[Begin]

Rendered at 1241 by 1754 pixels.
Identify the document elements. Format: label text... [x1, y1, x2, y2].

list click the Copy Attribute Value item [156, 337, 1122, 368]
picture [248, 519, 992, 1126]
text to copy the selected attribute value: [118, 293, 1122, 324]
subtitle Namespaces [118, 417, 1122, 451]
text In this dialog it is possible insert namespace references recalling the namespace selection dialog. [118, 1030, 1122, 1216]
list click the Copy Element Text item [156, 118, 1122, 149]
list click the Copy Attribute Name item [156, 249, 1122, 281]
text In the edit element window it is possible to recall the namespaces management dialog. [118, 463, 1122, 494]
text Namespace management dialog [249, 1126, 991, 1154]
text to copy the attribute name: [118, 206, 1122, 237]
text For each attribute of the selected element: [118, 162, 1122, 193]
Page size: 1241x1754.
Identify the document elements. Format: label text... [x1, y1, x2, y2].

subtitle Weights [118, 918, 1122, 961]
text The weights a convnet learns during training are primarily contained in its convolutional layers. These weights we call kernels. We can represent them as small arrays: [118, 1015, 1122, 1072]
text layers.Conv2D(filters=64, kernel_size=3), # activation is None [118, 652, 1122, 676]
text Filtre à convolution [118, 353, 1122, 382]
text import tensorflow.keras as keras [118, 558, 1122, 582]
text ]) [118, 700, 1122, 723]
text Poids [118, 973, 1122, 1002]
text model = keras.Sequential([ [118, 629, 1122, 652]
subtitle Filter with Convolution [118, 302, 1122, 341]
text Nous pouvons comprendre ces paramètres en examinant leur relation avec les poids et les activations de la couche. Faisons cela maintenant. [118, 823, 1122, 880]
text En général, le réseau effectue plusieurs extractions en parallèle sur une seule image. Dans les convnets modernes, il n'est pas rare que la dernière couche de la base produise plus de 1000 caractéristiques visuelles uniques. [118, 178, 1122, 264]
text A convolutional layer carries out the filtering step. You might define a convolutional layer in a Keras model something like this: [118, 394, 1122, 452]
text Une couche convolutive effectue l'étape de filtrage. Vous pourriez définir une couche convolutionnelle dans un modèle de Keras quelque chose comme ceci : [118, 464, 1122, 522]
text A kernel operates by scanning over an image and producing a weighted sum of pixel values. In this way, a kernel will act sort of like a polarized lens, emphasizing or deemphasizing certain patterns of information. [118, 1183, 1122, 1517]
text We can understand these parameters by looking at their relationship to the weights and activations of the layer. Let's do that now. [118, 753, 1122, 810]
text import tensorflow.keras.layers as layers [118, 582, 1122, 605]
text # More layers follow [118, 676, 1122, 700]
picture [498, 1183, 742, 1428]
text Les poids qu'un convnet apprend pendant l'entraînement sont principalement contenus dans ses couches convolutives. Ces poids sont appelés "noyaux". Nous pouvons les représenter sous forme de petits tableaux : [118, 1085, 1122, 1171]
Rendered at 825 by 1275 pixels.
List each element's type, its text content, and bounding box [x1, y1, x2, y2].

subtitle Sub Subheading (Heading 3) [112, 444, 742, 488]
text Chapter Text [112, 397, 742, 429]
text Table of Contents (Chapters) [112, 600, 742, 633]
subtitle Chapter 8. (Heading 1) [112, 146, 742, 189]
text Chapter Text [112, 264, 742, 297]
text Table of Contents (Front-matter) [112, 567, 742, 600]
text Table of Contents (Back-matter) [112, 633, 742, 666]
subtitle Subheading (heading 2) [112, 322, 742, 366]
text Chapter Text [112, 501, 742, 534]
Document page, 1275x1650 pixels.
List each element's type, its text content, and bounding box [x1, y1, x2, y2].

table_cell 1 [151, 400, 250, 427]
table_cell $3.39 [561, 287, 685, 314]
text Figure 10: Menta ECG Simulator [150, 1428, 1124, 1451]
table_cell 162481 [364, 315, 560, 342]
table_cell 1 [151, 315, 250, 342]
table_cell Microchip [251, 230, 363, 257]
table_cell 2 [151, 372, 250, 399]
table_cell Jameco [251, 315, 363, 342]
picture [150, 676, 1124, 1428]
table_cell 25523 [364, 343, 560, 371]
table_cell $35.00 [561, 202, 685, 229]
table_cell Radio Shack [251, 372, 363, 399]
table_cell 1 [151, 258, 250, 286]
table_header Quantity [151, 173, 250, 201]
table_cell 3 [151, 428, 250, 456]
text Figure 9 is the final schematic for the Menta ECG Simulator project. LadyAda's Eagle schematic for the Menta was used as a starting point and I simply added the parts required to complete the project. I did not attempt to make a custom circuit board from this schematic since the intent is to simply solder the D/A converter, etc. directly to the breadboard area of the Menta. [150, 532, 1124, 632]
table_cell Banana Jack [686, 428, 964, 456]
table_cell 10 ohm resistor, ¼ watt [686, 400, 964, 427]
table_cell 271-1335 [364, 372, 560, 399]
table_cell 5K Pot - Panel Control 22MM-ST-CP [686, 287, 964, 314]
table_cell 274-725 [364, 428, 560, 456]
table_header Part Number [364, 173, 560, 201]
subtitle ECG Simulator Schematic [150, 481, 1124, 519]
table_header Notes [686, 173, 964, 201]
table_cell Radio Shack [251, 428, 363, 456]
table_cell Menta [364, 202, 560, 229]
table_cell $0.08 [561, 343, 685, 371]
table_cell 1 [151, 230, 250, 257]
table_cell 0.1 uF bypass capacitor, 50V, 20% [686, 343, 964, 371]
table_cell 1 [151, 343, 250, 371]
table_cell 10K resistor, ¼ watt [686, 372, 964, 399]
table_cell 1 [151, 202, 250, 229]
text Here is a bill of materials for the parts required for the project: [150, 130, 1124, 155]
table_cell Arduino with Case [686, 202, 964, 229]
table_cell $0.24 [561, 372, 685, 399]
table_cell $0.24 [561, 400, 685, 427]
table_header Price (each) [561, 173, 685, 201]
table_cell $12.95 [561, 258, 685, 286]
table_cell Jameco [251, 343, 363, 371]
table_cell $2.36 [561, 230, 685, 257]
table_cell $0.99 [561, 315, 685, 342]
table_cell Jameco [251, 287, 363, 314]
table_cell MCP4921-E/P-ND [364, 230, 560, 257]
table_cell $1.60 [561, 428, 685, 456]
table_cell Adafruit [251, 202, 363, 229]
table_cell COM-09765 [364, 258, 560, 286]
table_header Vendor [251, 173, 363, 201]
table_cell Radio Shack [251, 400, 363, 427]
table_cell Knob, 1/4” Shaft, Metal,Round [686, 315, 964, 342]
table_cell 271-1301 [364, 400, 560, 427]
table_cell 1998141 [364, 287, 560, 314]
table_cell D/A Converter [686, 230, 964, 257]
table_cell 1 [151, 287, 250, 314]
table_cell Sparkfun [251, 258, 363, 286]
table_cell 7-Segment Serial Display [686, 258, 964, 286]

[End]

**GIVEN TASK**
How many lines of the listing above contain the word "each"? Reply with the number alone.

**SOLUTION**
4